The difference between APIs and SPIs
Bear Giles | May 19, 2018At work we implement a number of filesystems via the java.nio.file.spi.FileSystemProvider SPI. This allows us to use URLs in our code and adding support for a new filesystem requires nothing more than implementing a dozen or so classes in an abstraction layer. Our application code doesn’t need to change beyond, perhaps, adding a entry in a pulldown menu or an account class that captures a new type of authentication information. (Examples of the latter are AWS credentials, or Kerberos principal and keytab file).
The java.nio SPI is stable so it’s literally a case where we can write it once, test it well, and then forget about it. We can eventually remove from our primary source tree and use like any other library. We aren’t quite there yet since some servers don’t fully implement their RFC standard and we have to find workarounds. (I’m looking at you, Windows FTP server.) But soon….

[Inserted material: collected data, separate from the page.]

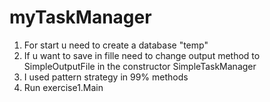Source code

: # myTaskManager
1) For start u need to create a database "temp"
2) If u want to save in fille need to change output method to SimpleOutputFile in the constructor SimpleTaskManager
3) I used pattern strategy in 99% methods
4) Run exercise1.Main
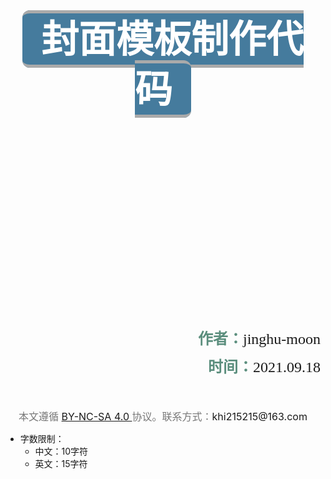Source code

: <div style="page-break-after:always;">
    <br><br><br><br><br><br>
    <div style="text-align: center;">
        <span style="
                     font-size: 60px;
                     font-weight:bolder;
                     font-size: 60px;
                     font-weight: bolder;
                     background:#457b9d;
                     border-top: 5px solid #aaa;
                     border-bottom: 5px solid #aaa;
                     color: #fff;
                     border-radius: 0.2em;
                     line-height:80px;
                     padding:5px 30px;">封面模板制作代码</span>
    </div>
    <br><br><br><br><br><br><br><br><br><br><br><br><br><br><br><br><br><br><br><br>
    <div style="text-align: right;font-size: 24px">
        <div style="font-family: 玄宋45S;padding-bottom:10px;">
            <span style="color: #5b8e7d;font-weight:bolder">作者：</span>jinghu-moon
        </div>
        <div style="font-family: 玄宋45S">
            <span style="color: #5b8e7d;font-weight:bolder">时间：</span>2021.09.18
        </div>
    </div>
    <br><br><br>
    <div style="text-align: center;color:#777;font-size: 16px">
        本文遵循 <a href="https://creativecommons.org/licenses/by-nc-sa/4.0/deed.zh">BY-NC-SA 4.0 </a> 协议。联系方式：<a>khi215215@163.com</a>
    </div>
<div>


- 字数限制：
  - 中文：10字符
  - 英文：15字符
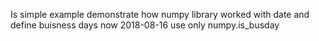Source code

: Is simple example demonstrate 
how numpy library worked with date 
and define buisness days
now 2018-08-16 use only numpy.is_busday 

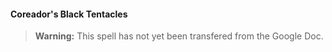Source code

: #### Coreador's Black Tentacles
<!-- previously "Black Tentacles" -->

> **Warning:**
> This spell has not yet been transfered from the Google Doc.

A recent issue highlighted that some developers didn’t understand the key difference between an API and a SPI:
An API (Application Programming Interface) is a contract from the library to the developer. The developer can use as much or as little of the API as they wish.

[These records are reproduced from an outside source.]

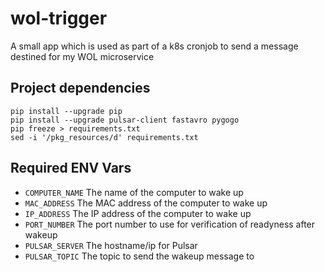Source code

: # wol-trigger
A small app which is used as part of a k8s cronjob to send a message destined for my WOL microservice

## Project dependencies

    pip install --upgrade pip
    pip install --upgrade pulsar-client fastavro pygogo
    pip freeze > requirements.txt
    sed -i '/pkg_resources/d' requirements.txt


## Required ENV Vars

 - `COMPUTER_NAME` The name of the computer to wake up
 - `MAC_ADDRESS` The MAC address of the computer to wake up
 - `IP_ADDRESS` The IP address of the computer to wake up
 - `PORT_NUMBER` The port number to use for verification of readyness after wakeup
 - `PULSAR_SERVER` The hostname/ip for Pulsar
 - `PULSAR_TOPIC` The topic to send the wakeup message to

A SPI (Service Provider Interface) is a contract from the developer to the library. The developer must fully implement the SPI according to the specification. Ideally the test coverage is based on a reference implementation, e.g., I wrote my hdfs:// tests by writing analogous file:/// tests and verifying the results matched instead of basing them solely on my understanding of the SPI javadoc. There were some significant differences.
There are two caveats to the requirement that a developer fully implement the SPI. First, many SPIs specify that some methods can throw UnimplementedMethodException. These methods are optional and the developer can safely throw that exception if they don’t want to implement the method for some reason. Second, if the developer knows, with absolute certainty, which SPI methods will never be called then they can throw an exception if these methods are called. This is extremely risky though since methods you don’t need today have a tendency to become critical a few years later. On the one hand we want to make the most efficient use of our time and it’s wasteful to implement something we’ll never need. On the other hand if we do need that functionality later it’s far more efficient to implement everything at once while all of the nuances are fresh in our minds. It can be costly to refamiliarize yourself with the servers and code later.
In our particular case having a full implementation wouldn’t have solved the immediate problem. However the discussion brought up the difference between APIs and SPIs and I decided that this is a common enough confusion to be worth discussing.